L’accession de Donald Trump à la présidence des États-Unis en 2016 a marqué une rupture profonde avec les principes qui structuraient l’ordre international depuis la fin de la Seconde Guerre mondiale. Là où ses prédécesseurs cherchaient à stabiliser un système fondé sur la coopération et le multilatéralisme, il a privilégié une approche transactionnelle et souverainiste, redonnant une place centrale à l’État-nation comme seul acteur légitime des relations internationales.
Cette vision, qui évoque le modèle westphalien de 1648, repose sur un principe fondamental : chaque nation est souveraine sur son territoire et ne doit pas interférer dans les affaires des autres. Ce retour à une lecture réaliste du monde, où la puissance prime sur le droit, s’est traduit par des décisions fortes : retrait d’accords internationaux, mépris pour les organisations supranationales et acceptation tacite des rapports de force régionaux.
Mais si cette posture a pu séduire certains tenants du souverainisme, elle a aussi créé des zones d’incertitude stratégique, notamment en Europe et en Asie.
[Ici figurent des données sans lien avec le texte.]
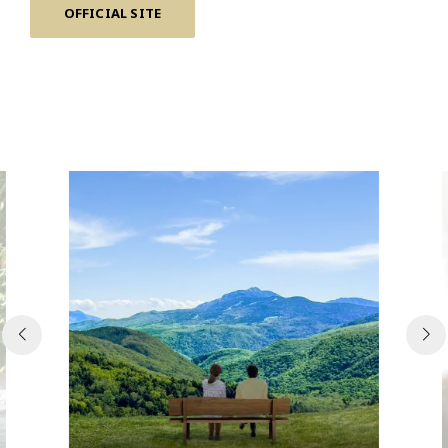
OFFICIAL SITE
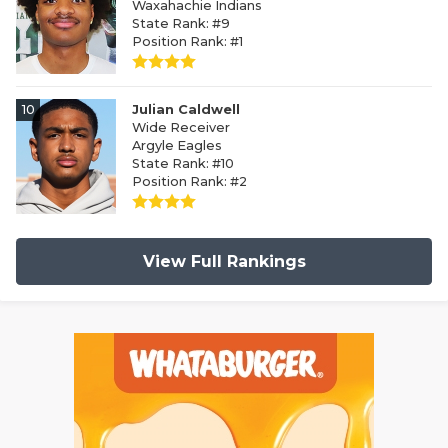
Waxahachie Indians
State Rank: #9
Position Rank: #1
10
Julian Caldwell
Wide Receiver
Argyle Eagles
State Rank: #10
Position Rank: #2
View Full Rankings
L’Ukraine a été le premier laboratoire de cette approche. Taïwan pourrait en être la prochaine victime.
Les principes qui ont guidé la politique étrangère de Trump rappellent ceux formulés par les traités de Westphalie, qui mirent fin aux guerres de religion en instaurant la souveraineté des États sur leur territoire. À l’image des monarques du XVIIe siècle, Trump conçoit la diplomatie comme une série de négociations directes entre souverains, sans intervention d’entités supranationales.
Dès son arrivée au pouvoir, il a pris des mesures traduisant cette rupture avec l’ordre multilatéral. Il a remis en cause les alliances traditionnelles en s’interrogeant sur le financement américain de l’OTAN, en retirant les Etats-Unis des traités commerciaux internationaux, et même en dégradant les relations avec l’Union européenne.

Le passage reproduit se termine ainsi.